Каток мчал, покрывая все рекорды хода для вибро-трамбовочных механизмов. Цветущие поля, перелески, жаворонки в поднебесье.
— До Уезжи сколько ехать? — спросил Юра.
— Вёрст тридцать будет.
— Это хорошо. Твой в самую пору протрезветь успеет. И впредь на вокзале пить заречётся.
— Ой, жаланненький, твои бы слова да богу в уши, — с сомнением сказала тётка.
Пьяница бежал. До Уезжи оставалось двадцать восемь километров.
Вот то-то, упрямы вы, одно и то же
Надо вам твердить сто раз,
Одно и то же надо вам твердить сто раз,
Одно и то же надо вам твердить сто раз,
Сто раз!
Течёт, течёт большая речка,
А через речку длинный мост.
Народная песня
— А ведь мы из-за крюка в Уезжу с трассы сшиблись.
—Угу.
— И куда теперь ехать — не знаю.
—Угу.
— А кроме «угу» что-нибудь можешь сказать?
—Угу.
— В каком смысле — «угу»?
— В смысле — могу.
— Раз можешь, то что скажешь?
— А что говорить? Едем? Едем. Дорога хорошая? Всяко дело приличная. Так какого рожна ещё нужно?
— Мне, вообще-то, в Москву нужно.
— Если действительно нужно, то мимо не проедешь. Москва — она большая, туда не только трассы ведут, но и просёлочки.
— Ну, как знаешь, — решительно произнёс Юра, — но только я как на духу говорю: вот так и буду ехать, пока до Москвы не доберусь. И до тех пор назад не поверну, не думай!
— А я и не думаю, — миролюбиво заметил Богородица. — Чего мне думать, если я и так всё знаю?

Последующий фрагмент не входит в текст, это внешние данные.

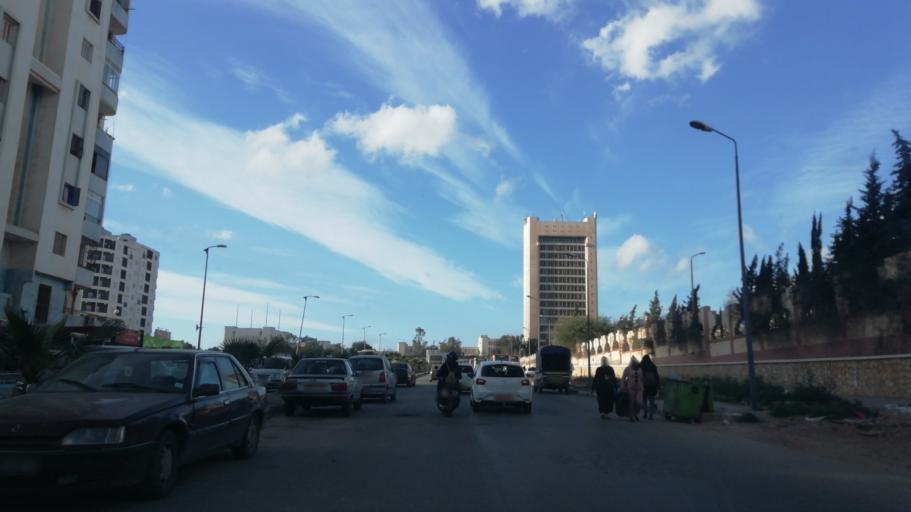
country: DZ
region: Oran
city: Bir el Djir
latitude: 35.7021
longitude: -0.5761
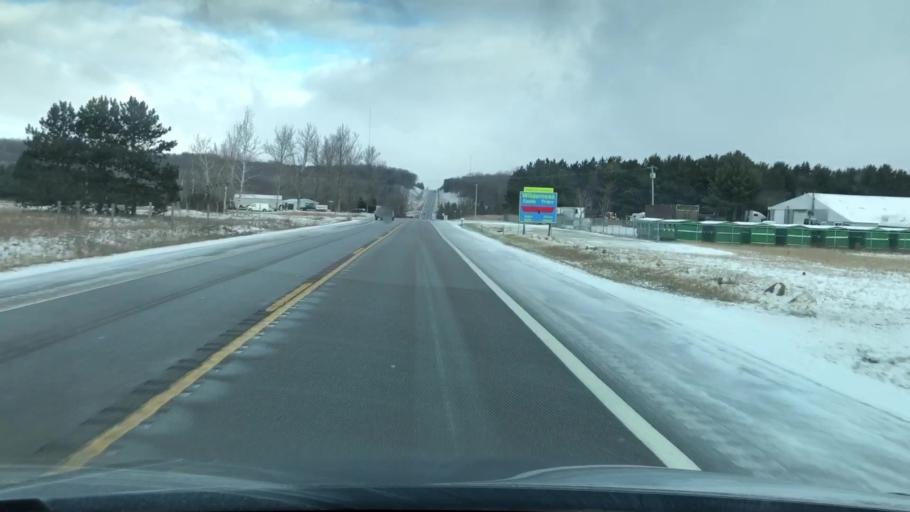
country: US
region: Michigan
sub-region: Grand Traverse County
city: Kingsley
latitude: 44.4312
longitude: -85.6985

— Ох, Манька, — сказал Юра, — беда с тобой! Трудная у тебя придумка. Мне, сам понимаешь, всё равно, главное, что человек ты хороший, а другие, поди, смеются, когда ты Богородицей себя величаешь?
— Бывает, что и смеются, — спокойно признал Богородица. — Только что же, мне из-за глупых смешков дело бросать? Россию спасать надо, а это, кроме меня, никому не осилить.
— Ты бы лучше Христом назвался, — посоветовал Юра. — Всё-таки по внешности сходства больше.
— Как это Христом назваться, если я Богородица? Сам посуди, Христос уже приходил в мир, да за это и пострадал. России в ту пору ещё не было, но люди были те же самые. Теперь, ежели Христос явится, то во славе, судить грешников будет, и всем тогда полный карачун настанет. Он бы уже давно явился, если бы не я. Нельзя, пока Богородица по земле ходит, страшный суд творить. Вот и спасаю мир, как могу. Россию спасаю, — Богородица указал рукой вперёд, где полузаросшая колея рассекала берёзовую рощицу, уводя предоставленный себе самому каток в неведомые просторы новгородской глубинки. Юра даже руль бросил, развернувшись к попутчику.
— Тебе бы тогда бабой быть, глядишь, кто и поверит твоим словам. А то уж вовсе безнадёжно получается.
Ничто в лице Богородицы не дрогнуло, оно оставалось таким же спокойным. Лицо, чем-то похожее на дорожный каток, исполненное уверенности и неторопливости.
— Может, я и не прав, но почему-то думается, что Россию только так безнадёжно спасать и надо. Надёжных спасителей сколько было, разгребать после них — не разгрести. А теперь моя очередь, безнадёжная.